From: | Paul A Jungwirth <pj(at)illuminatedcomputing(dot)com> |
---|---|
To: | Corey Huinker <corey(dot)huinker(at)gmail(dot)com> |
Cc: | Jaime Casanova <jcasanov(at)systemguards(dot)com(dot)ec>, PostgreSQL Hackers <pgsql-hackers(at)lists(dot)postgresql(dot)org> |
Subject: | Re: SQL:2011 application time |
Date: | 2021-09-14 03:56:47 |
Message-ID: | CA+renyXTJ_mACO=_pZ7q06qaGy3KsG60Q66HXypCGzSxM_qRkA@mail.gmail.com |
Views: | Raw Message | Whole Thread | Download mbox | Resend email |
Thread: | |
Lists: | pgsql-hackers |
Hi Corey,
Thanks for all the good questions!
> 1. This patch creates a pg_period catalog table, whereas the system versioning relies on additions to pg_attribute to identify the start/end columns. Initially I thought this was because it was somehow possible to have multiple application periods defined on a table, but in reading [1] I see that there are some design suppositions that would make a second application period impossible[2]. I can also see where having this table would facilitate the easy creation of INFORMATION_SCHEMA.PERIODS. I was previously unaware that this info schema table was a thing, but I have found references to it, though I'm unclear as to whether it's supposed to have information about system versioned tables in it as well.
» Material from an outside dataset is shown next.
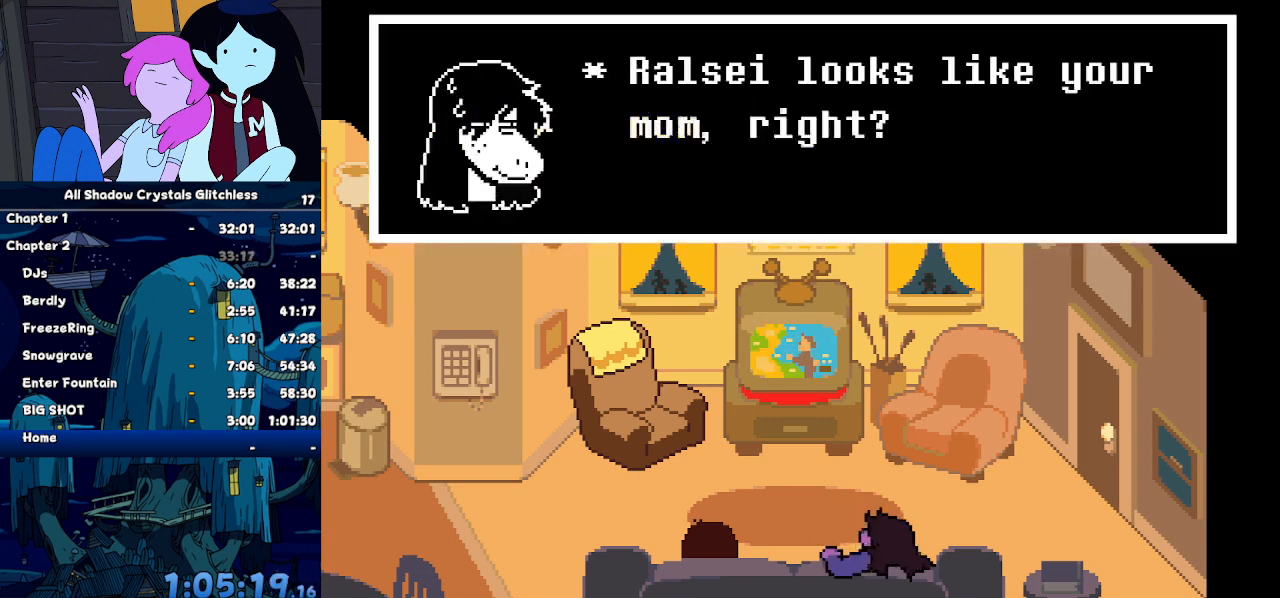
{"keys": ["ctrl", "down", "shift"], "events": [[67, "return", "down"], [67, "z", "up"], [134, "return", "up"], [134, "z", "down"], [200, "z", "up"], [234, "left", "up"], [434, "down", "down"]]}
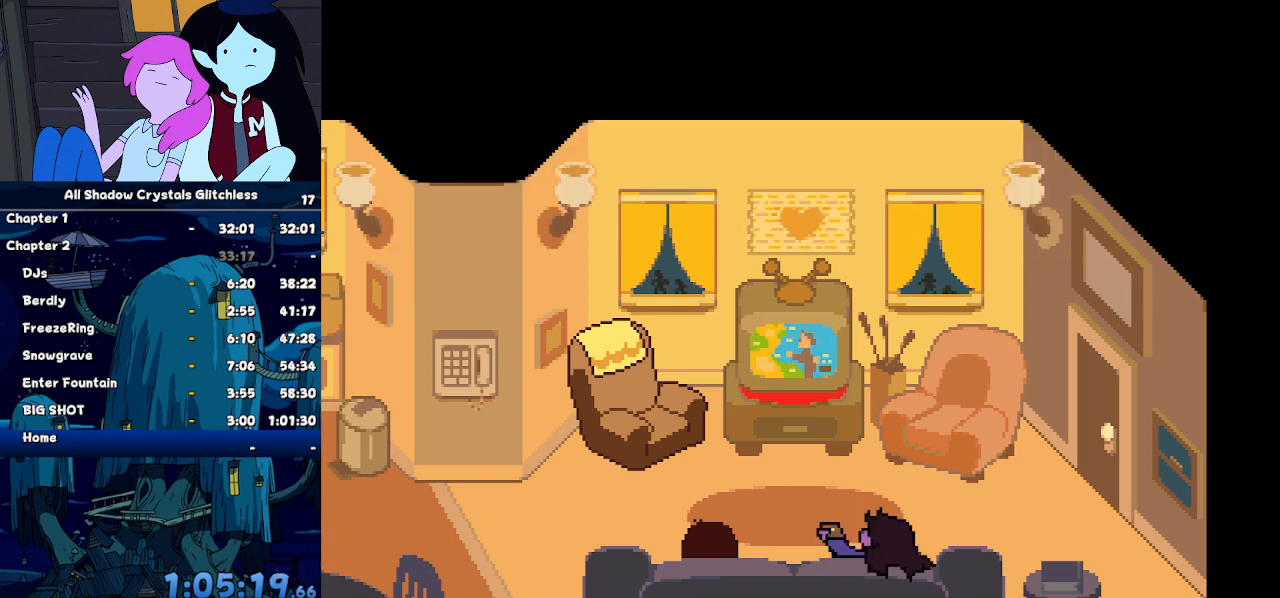
{"keys": ["ctrl", "down", "shift"], "events": []}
Yes, information_schema.periods is given by the standard. Having
pg_period seems like a natural place to store periods, since they are
separate entities. I think that is a better design than just storing
them as extra fields in pg_attribute. It follows normal normalization
rules.
The standard forbids multiple application-time periods per table. From
SQL:2011 in the SQL/Foundation section
(7IWD2-02-Foundation-2011-12.pdf available from
http://www.wiscorp.com/sql20nn.zip) under 11.27 <add table period
definition>:
> 5) If <table period definition> contains <application time period specification> ATPS, then:
> b) The table descriptor of T shall not include a period descriptor other than a system-time period descriptor.
In other words you can add both a SYSTEM TIME period and one other
application-time period (whose name is your choice), but if you
already have an application-time period, you can't add another one.
I also checked other RDBMSes and none of them allow it either:
In Mariadb 10.6.4 (the latest) I get "ERROR 4154 (HY000); Cannot
specify more than one application-time period".
Oracle disallows it with a vague error:
SQL> create table t2 (id int, valid_from date, valid_til date,
period for valid_at (valid_from, valid_til), period for valid_at2
valid_from, valid_til));
create table t2 (id int, valid_from date, valid_til date, period
for valid_at (valid_from, valid_til), period for valid_at2
(valid_from, valid_til))
*
ERROR at line 1:
ORA-55603: invalid flashback archive or valid time period command
(Using different start/end columns for each period doesn't change the result.)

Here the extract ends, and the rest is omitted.